About this exercise: Please reproduce the lines below word for word, leaving out the pictures.

Stored data entries:
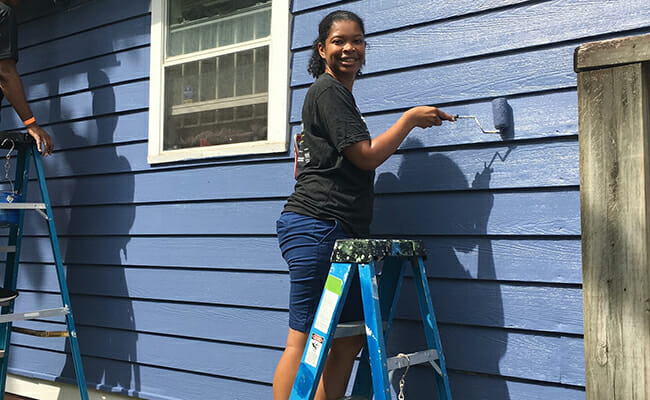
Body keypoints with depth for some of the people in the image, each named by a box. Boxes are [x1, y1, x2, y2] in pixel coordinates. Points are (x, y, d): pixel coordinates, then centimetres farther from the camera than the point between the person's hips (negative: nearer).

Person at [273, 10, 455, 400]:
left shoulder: (339, 94, 26)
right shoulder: (329, 91, -5)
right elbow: (368, 155, -11)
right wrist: (411, 118, -2)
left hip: (340, 233, 10)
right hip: (317, 226, -10)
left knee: (350, 336, 8)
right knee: (305, 339, -10)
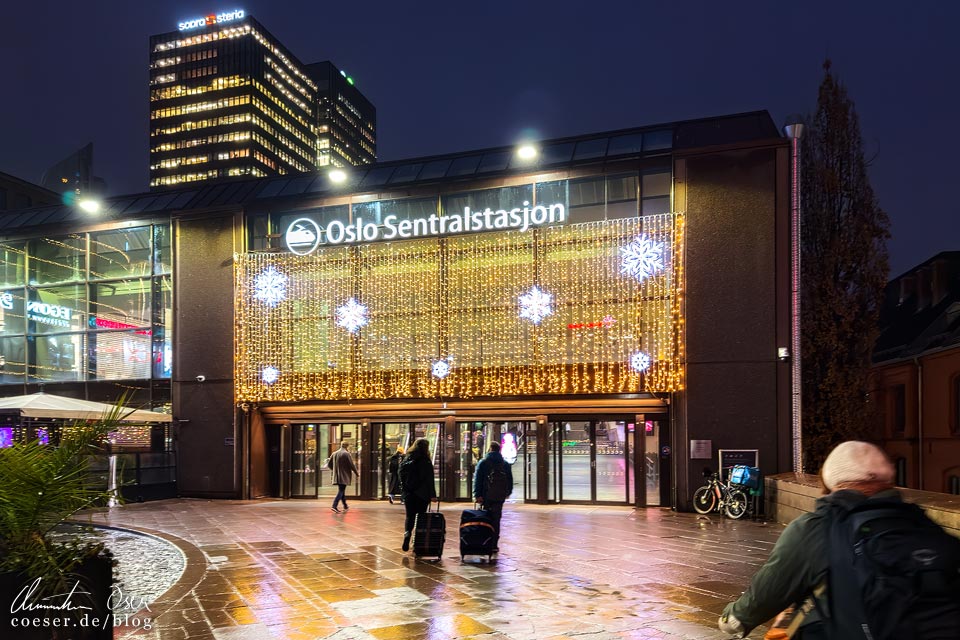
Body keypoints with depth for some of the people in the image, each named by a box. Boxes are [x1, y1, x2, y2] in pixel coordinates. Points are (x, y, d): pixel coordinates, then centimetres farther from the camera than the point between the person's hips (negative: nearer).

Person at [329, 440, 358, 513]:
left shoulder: (334, 454, 8)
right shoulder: (347, 454, -12)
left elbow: (329, 464, 14)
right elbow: (352, 465, -11)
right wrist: (356, 472, 4)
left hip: (337, 476, 7)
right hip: (344, 476, -7)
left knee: (342, 490, 18)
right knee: (341, 491, -6)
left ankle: (345, 506, 29)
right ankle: (334, 506, -17)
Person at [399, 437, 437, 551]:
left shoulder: (407, 459, 4)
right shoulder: (426, 461, -9)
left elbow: (400, 474, 9)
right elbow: (430, 479, -10)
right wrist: (432, 495, -6)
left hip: (408, 493, 3)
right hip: (422, 494, -3)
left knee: (410, 516, 10)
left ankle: (407, 533, -18)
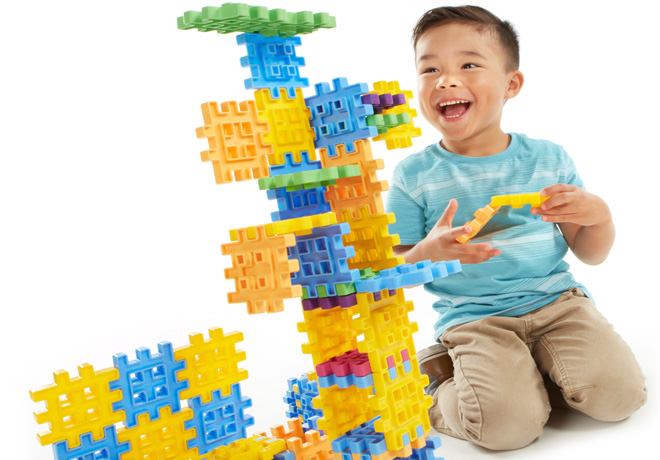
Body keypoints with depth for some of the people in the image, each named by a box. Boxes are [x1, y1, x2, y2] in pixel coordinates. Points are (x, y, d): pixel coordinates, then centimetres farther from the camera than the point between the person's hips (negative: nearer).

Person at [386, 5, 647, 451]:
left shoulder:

Answer to this task:
Body keypoints with depth for some of the people in the image, each named by a box. Boxes are [x1, y1, x2, y2] in pixel coordinates. Points are (x, y, d): pixel coordinates, then centimetres farther from the camera than the point between the person's hips (negative: nearer).

Person at [273, 10, 455, 400]:
left shoulder: (339, 94, 26)
right shoulder: (329, 91, -5)
right elbow: (368, 155, -11)
right wrist: (411, 118, -2)
left hip: (340, 233, 10)
right hip: (317, 226, -10)
left knee: (350, 336, 8)
right knee: (305, 339, -10)
Body keypoints with depth for some of the people in the image, each named by a box. Boxes are [x1, y1, x2, y2] in pixel coordinates. Points are (x, y, d): pixel coordinates, then centimetres farther from the camera than the point between the person's hips (negative: nearer).

Person at [329, 440, 358, 513]:
left shoulder: (334, 454, 8)
right shoulder: (347, 454, -12)
left elbow: (329, 464, 14)
right elbow: (352, 465, -11)
right wrist: (356, 472, 4)
left hip: (337, 476, 7)
right hip: (344, 476, -7)
left knee: (342, 490, 18)
right knee: (341, 491, -6)
left ankle: (345, 506, 29)
right ankle: (334, 506, -17)
Person at [399, 437, 437, 551]:
left shoulder: (407, 459, 4)
right shoulder: (426, 461, -9)
left elbow: (400, 474, 9)
right elbow: (430, 479, -10)
right wrist: (432, 495, -6)
left hip: (408, 493, 3)
right hip: (422, 494, -3)
left knee: (410, 516, 10)
left ankle: (407, 533, -18)
Body keypoints with depth for some of the people in the image, each named by a box. Boxes are [x1, y1, x2, y2] in pixel coordinates. Points are (x, y, d): pixel coordinates, then centimetres farther from the camera than the point between the person's hips (negative: nearer).

Person at [386, 5, 647, 451]:
left shoulder:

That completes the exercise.